2. Reduces or eliminates phone calls and call-backs to pharmacies. Physician offices receive over 150 million call-backs from pharmacies with questions, clarifications and refill requests. According to HIMSS article on e-prescribing under Topics and Tools at their website almost 30 percent of the 3 billion prescriptions written annually require a call backs. This equals 900 million prescription-related telephone calls annually1.
3. Eliminates faxes to pharmacies.
4. Streamlines the refill’s requests and authorization processes. Refill authorization from the pharmacy can be a completely automated process and refills can usually be generated in one click. The pharmacist generates a refill request/authorization that is delivered through the network to the provider’s system, the provider then reviews the request, approves or denies the refill and the pharmacy system is immediately updated.

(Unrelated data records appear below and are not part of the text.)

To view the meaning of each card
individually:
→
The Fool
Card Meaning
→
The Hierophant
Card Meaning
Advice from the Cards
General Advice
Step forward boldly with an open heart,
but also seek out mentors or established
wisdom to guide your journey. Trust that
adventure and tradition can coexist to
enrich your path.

5. Increases patient compliance. It is estimated that 20% of paper-based prescription orders go unfilled by the patient. E-prescribing systems expedite the filling of prescription at the pharmacy and drug literature can be printed for patients as well.
6. Improves Formulary adherence. By checking with healthcare formularies at point-of-care, generic substitutions and generic first-line therapy choices are encouraged thus reducing patient costs.
7. Increases patient convenience by reducing patient trips to the pharmacy and reducing wait times.
8. Offers true Provider Mobility Full mobility can be attained when using a wireless network to write or authorize prescriptions anytime from anywhere.
9. Improves reporting ability. Query reporting may be performed which would be impossible with a paper prescription system. Common examples of such reporting would be: finding all patients who have had a particular medication prescribed to them during a drug recall, the frequency of medication prescribed by certain providers etc..
Note: controlled substances are currently not permitted to be filled via electronic means. If a user attempts to send a controlled substance electronically – a system message informs the user that this medication can not be filled this way and offers options to print or fax.
What your practice needs to do to get started e-prescribing:
1. Decide whether you wish to choose a stand-alone e-prescription software or a full EMR system which includes e-prescribing functionality.
2. Choose an e-prescribing software vendor. The e-prescribing vendor will need to utilize a company which supplies the electronic prescribing network (hub or gateway for transmissions). There are a few different e-prescription networking companies. Among the industry leaders are SureScripts (http://surescripts.com/), RxHub (http://www.rxhub.net/index.html), and ProxyMed (http://www.proxymed.com/). It is unlikely that physicians would have any reason to have direct contact with the electronic networking vendor. SureScripts, the nation’s largest electronic prescribing network, provides a true, seamless electronic connection between physician offices and pharmacies. This network provides secure and reliable two-way transmissions between physicians and pharmacies. More than 85% of chain and independent pharmacies have tested and certified their systems to connect to the SureScript electronic prescribing network.
3. Install an internet connection; high speed is highly recommended.
4. Purchase hardware such as desktop PC’s, laptops, pocket PC’s, tablet PC’s , PDA’s utilizing a wired or wireless network.